** Using the information **
(A) In the selected passage, how does the writer now view the times when they were unable to stand up for themselves?
(B) Translate this sentence from the selected passage into Spanish: "You can be kind and strong at the same time."
(C) Write the next part of the selected passage on inner strength and happiness, picking up after its final sentence.

** Selected passage **

In retrospect, I can honestly say that now I can be liked or not.  I can live with either.  I can now venture into a situation and not just say no, but say no F*ing way.  I have learned through this amazing and terrifying journey that those negative experiences truly have made me a much stronger person today.  I still have moments where I think for a second about not being liked, then it goes away and I take control.  I never want to be weak again, I want to fight back when necessary.  I don’t want to tolerate bad behavior just because it is the nice thing to do.  

You can be a nice person and still be strong.  You just have to be able to stand up for yourself or someone who cannot do it themselves.  You can be kind and strong at the same time.  If you don’t have the kindness part of the equation, you can run the risk of being a bully.  You need both components.  You can remember those past hurts and use them to keep you strong.  I used to hate those times when I was unable to stand up for myself, now I look at them as my training ground for who I am today.  Without them, I would not be as empowered as I am right now.

To all the people who took advantage willingly or unknowingly, thank you.  Once I got my head out of my nether regions, I saw my own inner strength come out.  The self-pity and even the unpredictable rage went away.  I still get angry at times but it is over a current situation not one from 40 years ago. There is a huge difference.  

I have decided to learn from the past instead of reliving and reliving it. I have decided to forgive them (however not forget) and to forgive myself.  I did not have the tools then that I have now.  Ironically, the tools I have now came from those experiences.  I feel so much healthier now that I let up on the grip those circumstances held over me.  I feel a new kind of freedom…and it feels good!

If Only….by Lois Hewitt

Not sure who wrote this. Sorry for the profanity.


If only I could pay off my bills, then I would be happy.  If only I could lose this excess weight, then I would be happy. If only I was prettier or smarter or more of something else, then I would be happy. These are lies I have been telling myself my entire adult life. Basically I was saying that I was unhappy because of one or more things in my life were missing and once I found those things than I would finally be happy.

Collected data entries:
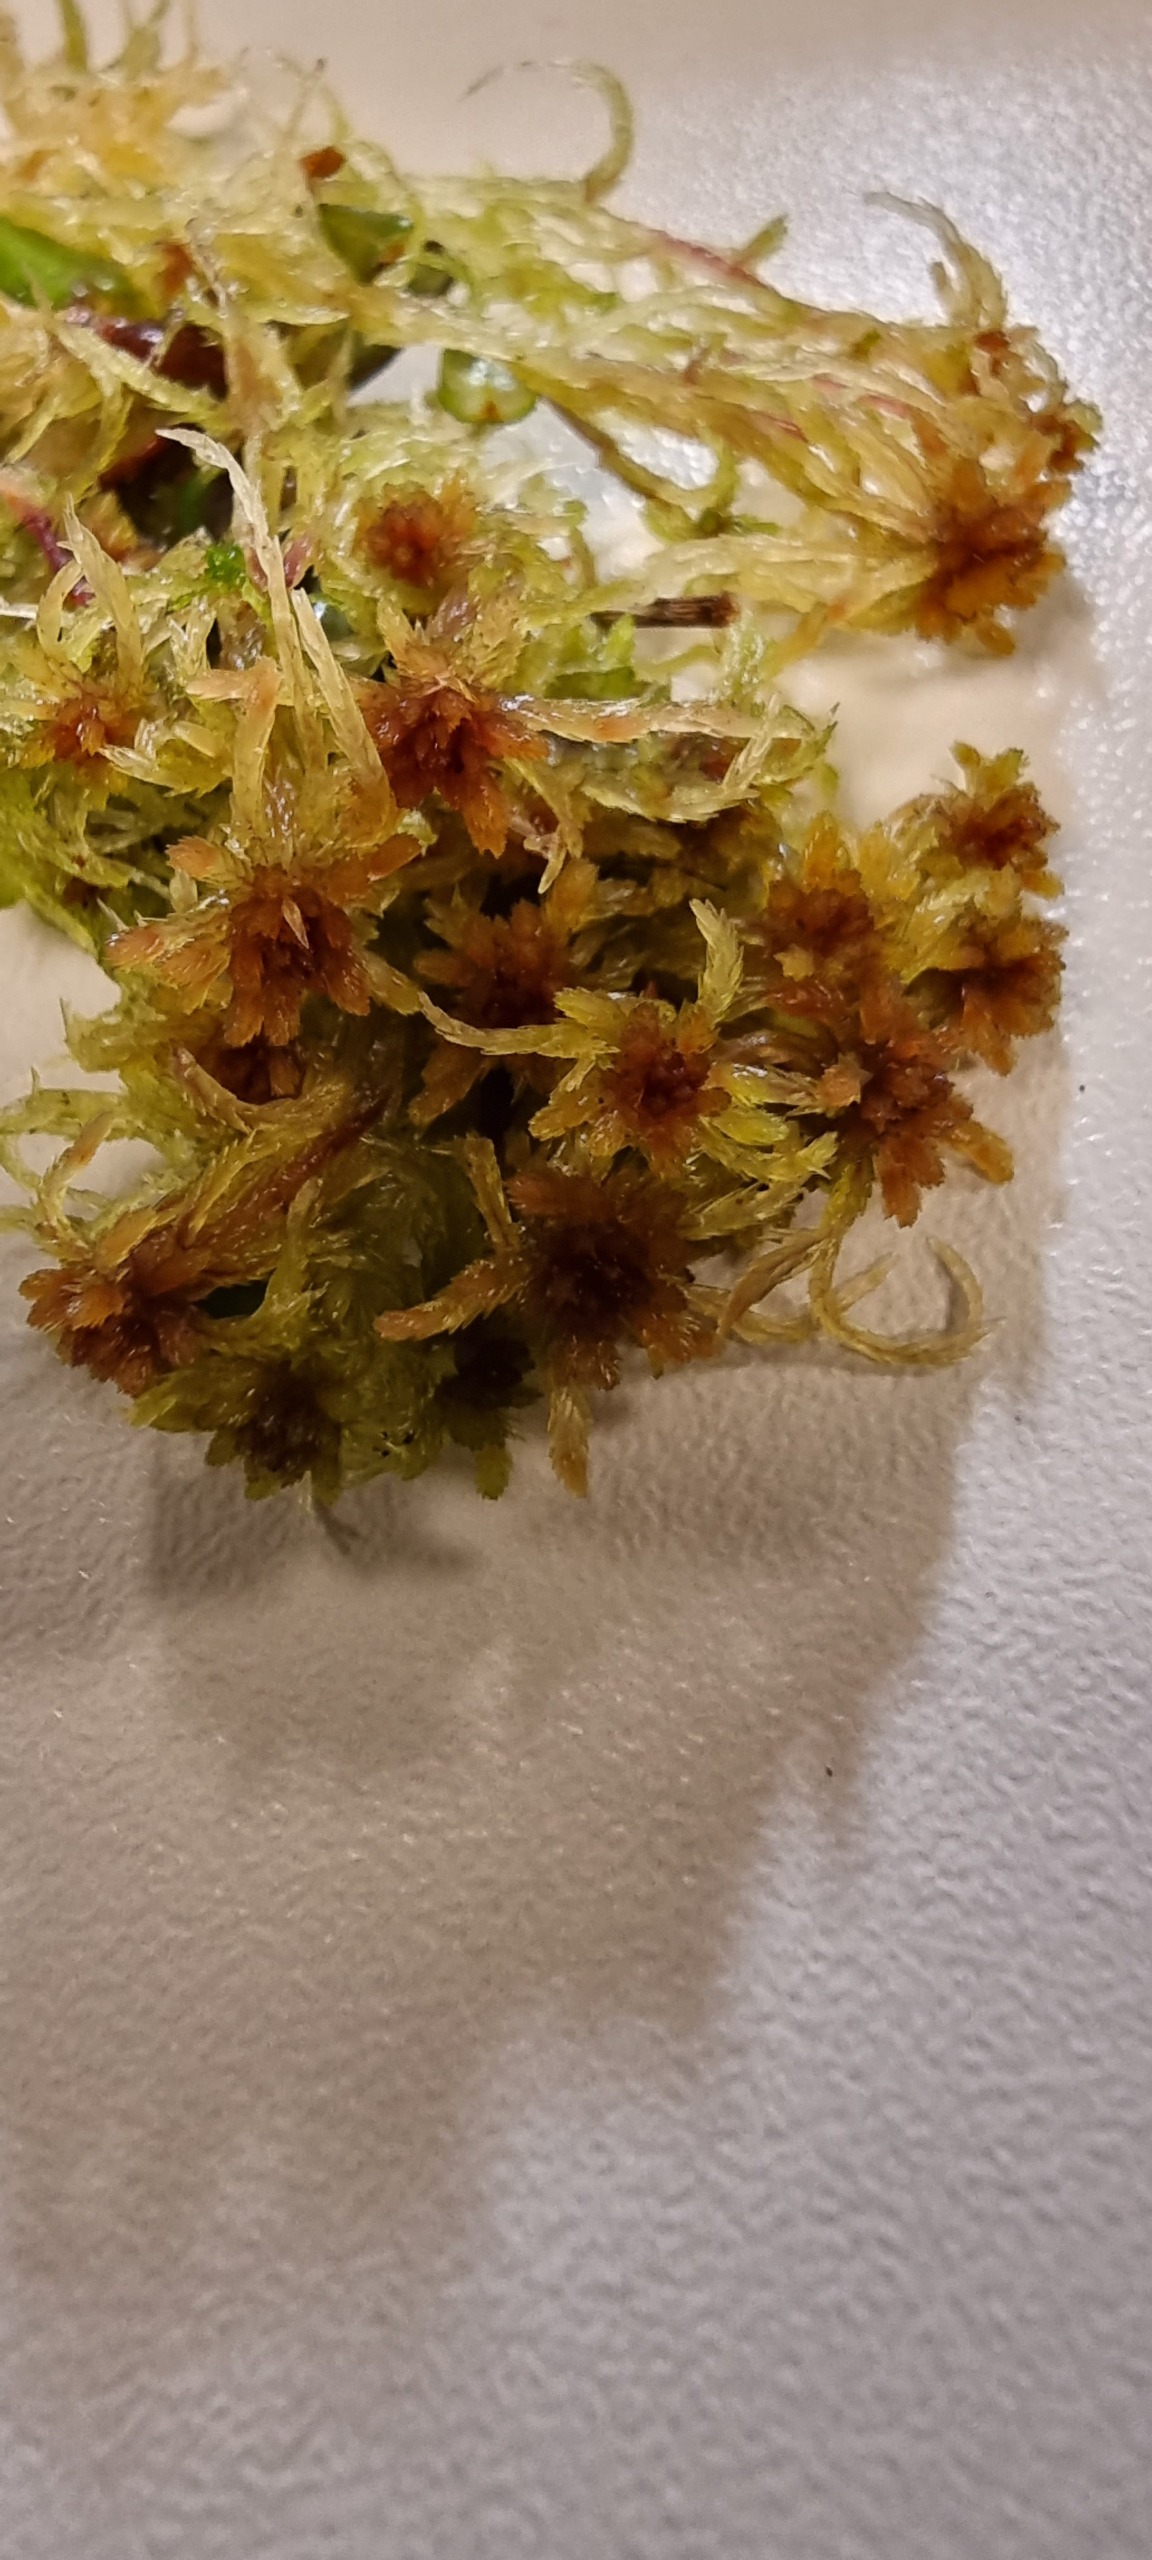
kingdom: Plantae
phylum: Bryophyta
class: Sphagnopsida
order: Sphagnales
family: Sphagnaceae
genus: Sphagnum
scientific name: Sphagnum rubellum
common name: Kohorns-tørvemos
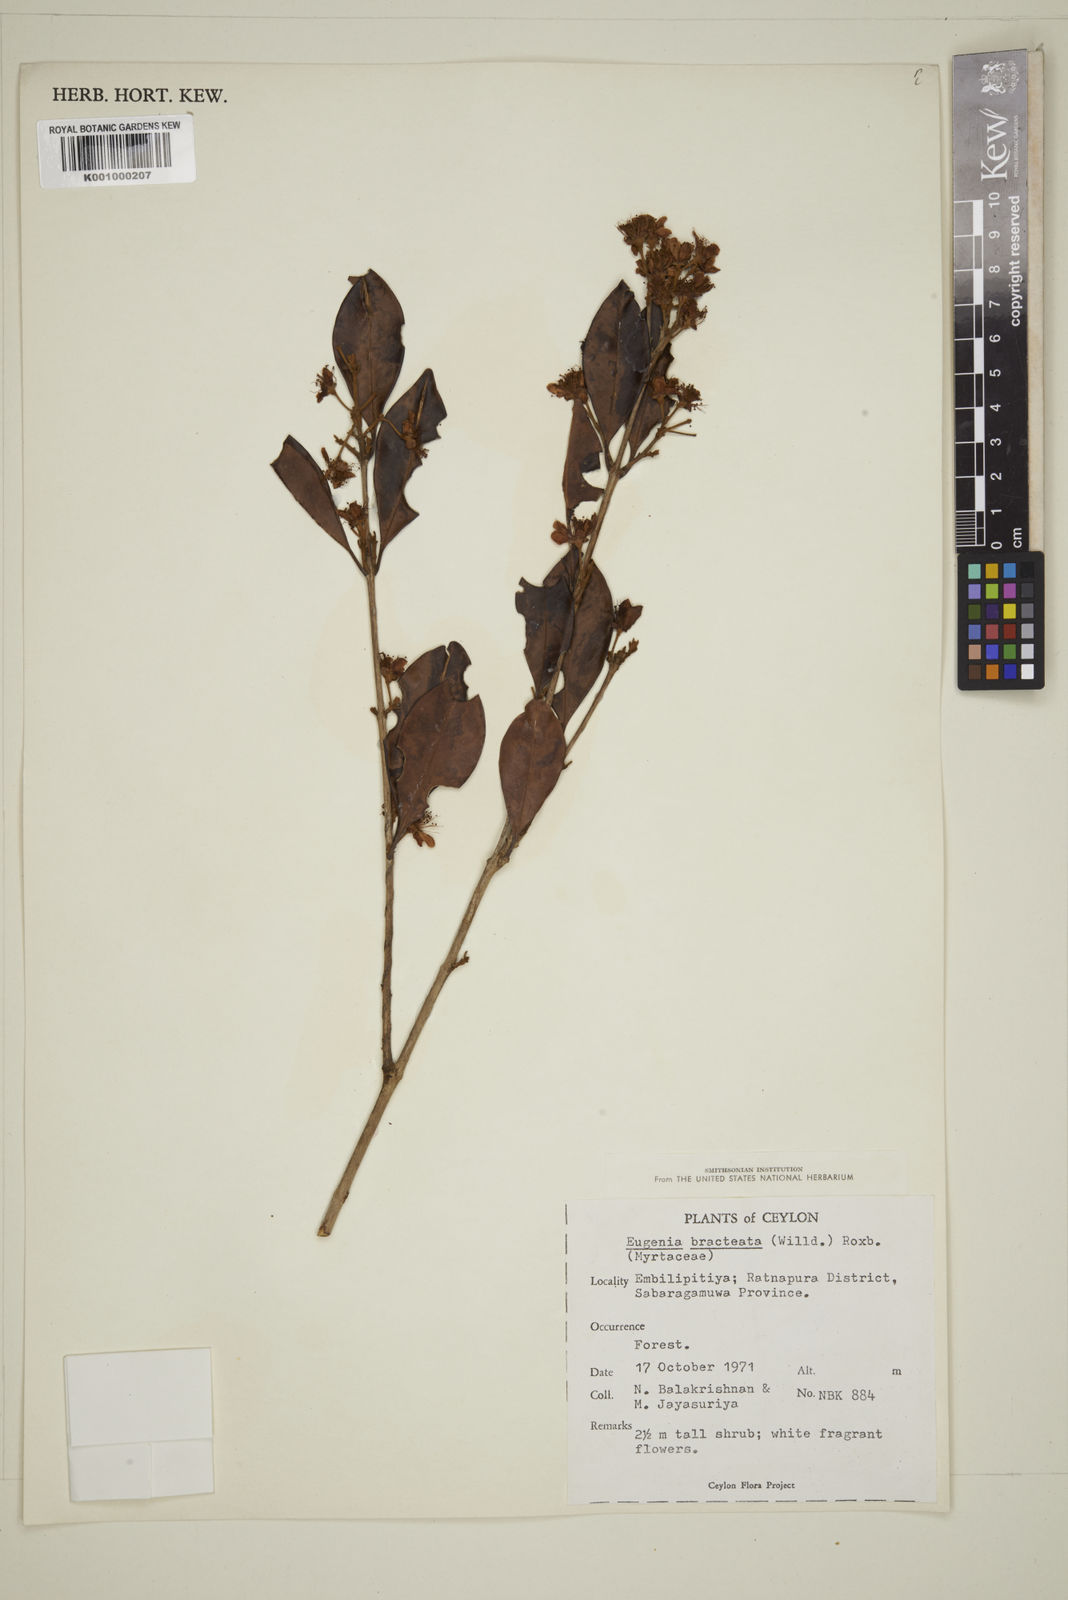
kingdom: Plantae
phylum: Tracheophyta
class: Magnoliopsida
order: Myrtales
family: Myrtaceae
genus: Eugenia
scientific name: Eugenia pseudopsidium
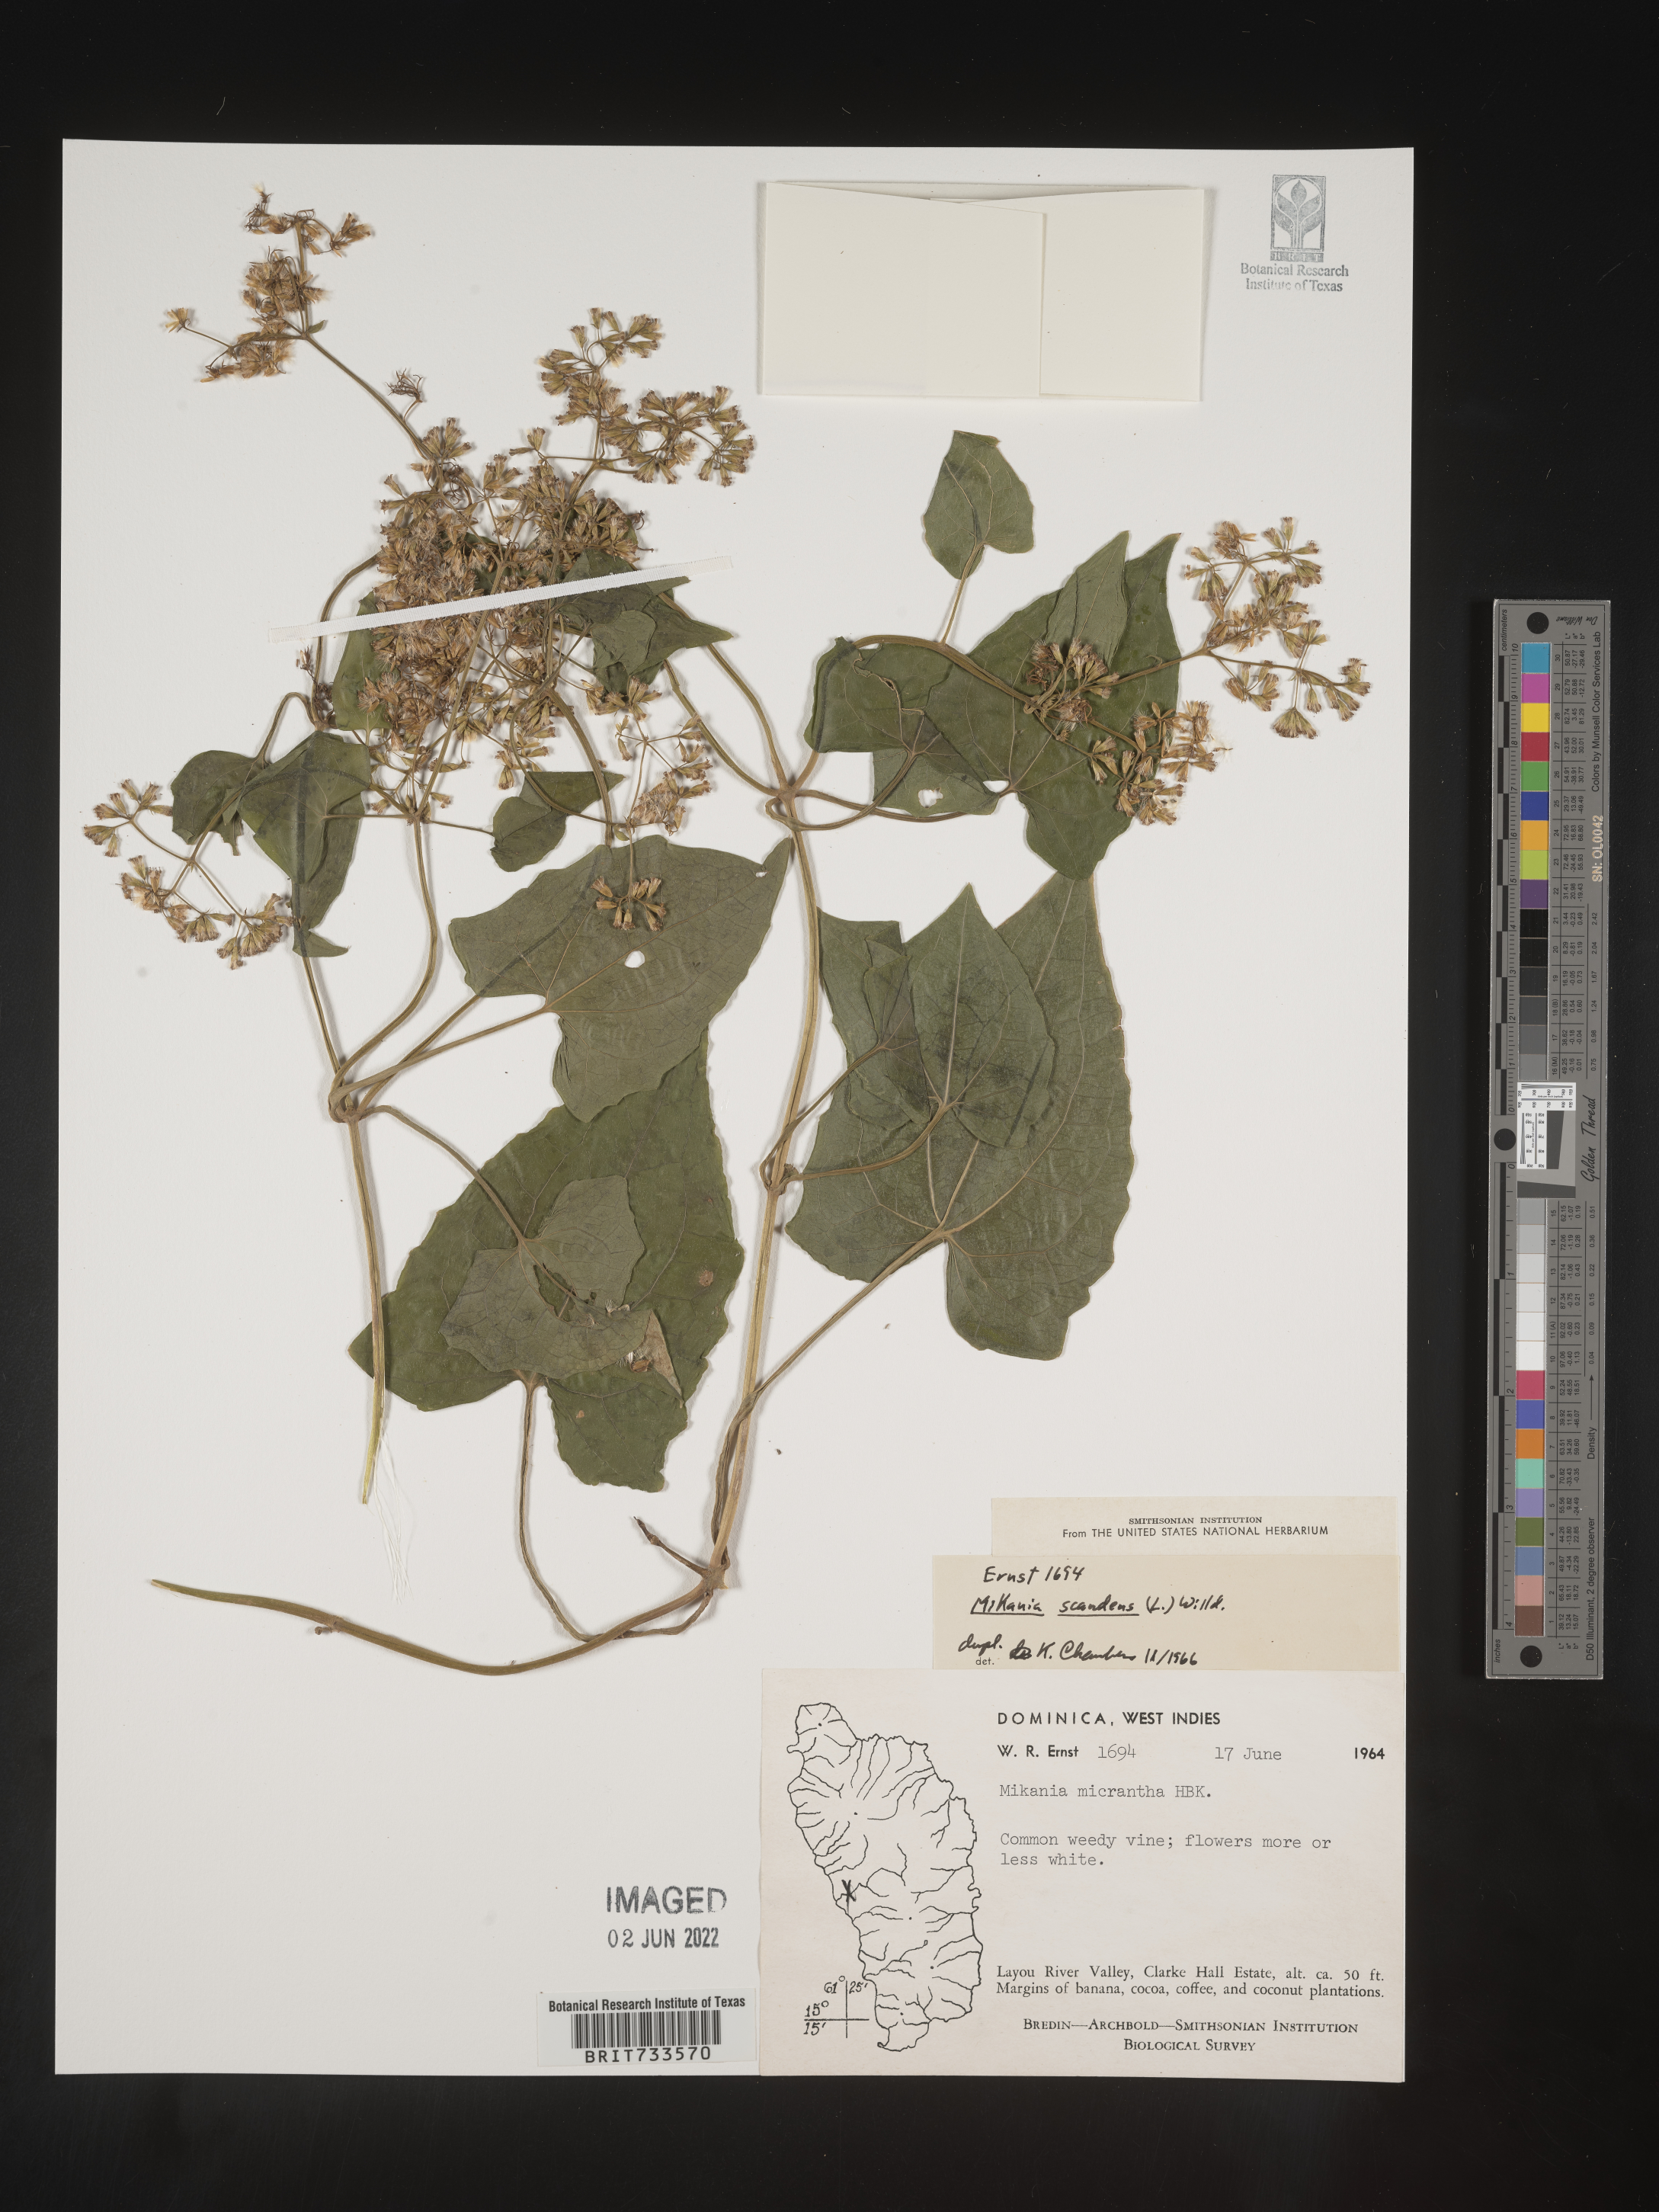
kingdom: Plantae
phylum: Tracheophyta
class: Magnoliopsida
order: Asterales
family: Asteraceae
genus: Mikania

** Answers for the exercise **
(A) As a training ground for who the writer is today.

(B) Puedes ser amable y fuerte al mismo tiempo.

(C)
I have been on this self-awareness journey for a very long time and I just figured this out.  Last night it hit me. I was laying awake trying to sleep and my mind just kept going in circles. I was thinking about what it would be like if I could lose about 30 pounds, cut my hair short (and miraculously have it be thicker too), start wearing some cool glasses and have a new sense of how to dress.  I thought as I fell asleep that those things would make me happy.  

Then I woke up as me; still chunky, gray haired with the same two outfits I had yesterday.  My mind wishes I was prettier and smarter, but my reality is simply what I am. That’s not to say I can’t try to improve myself, but the groundwork is laid and a beauty I’ll never be.  That’s ok.  Once I can finally accept my weight, my looks and my IQ, that’s when I think I will finally be happy. 

I gave up reading magazines and watching lots of tv years ago.  I found the constant bombardment of beauty products, clothing ads and other such nonsense made me feel less of a person.  So I did my own little boycott of those things thinking I would come to finally accept myself.  I thought I had but it turns out that I was wrong yet again. Those images still plagued me without even knowing it.

We, as humans, have been given the amazing ability to change ourselves for the better.  But short of plastic surgery and a wig, my looks are my looks. I can always learn new things, but I’m never going to be a Mensa.  And my fashion sense has always been and always will be a lost cause. Guess what?  That’s ok because those things along with my experiences have made me who I am today.

So no more wishing I was gorgeous or brilliant or even talented.  I will continue to try to improve myself but no more “if only” in my life. That seems like such an obvious lesson, yet it’s not one I easily learned.  So world here I am with all my flaws.  Now I get what Popeye was saying. I am what I am!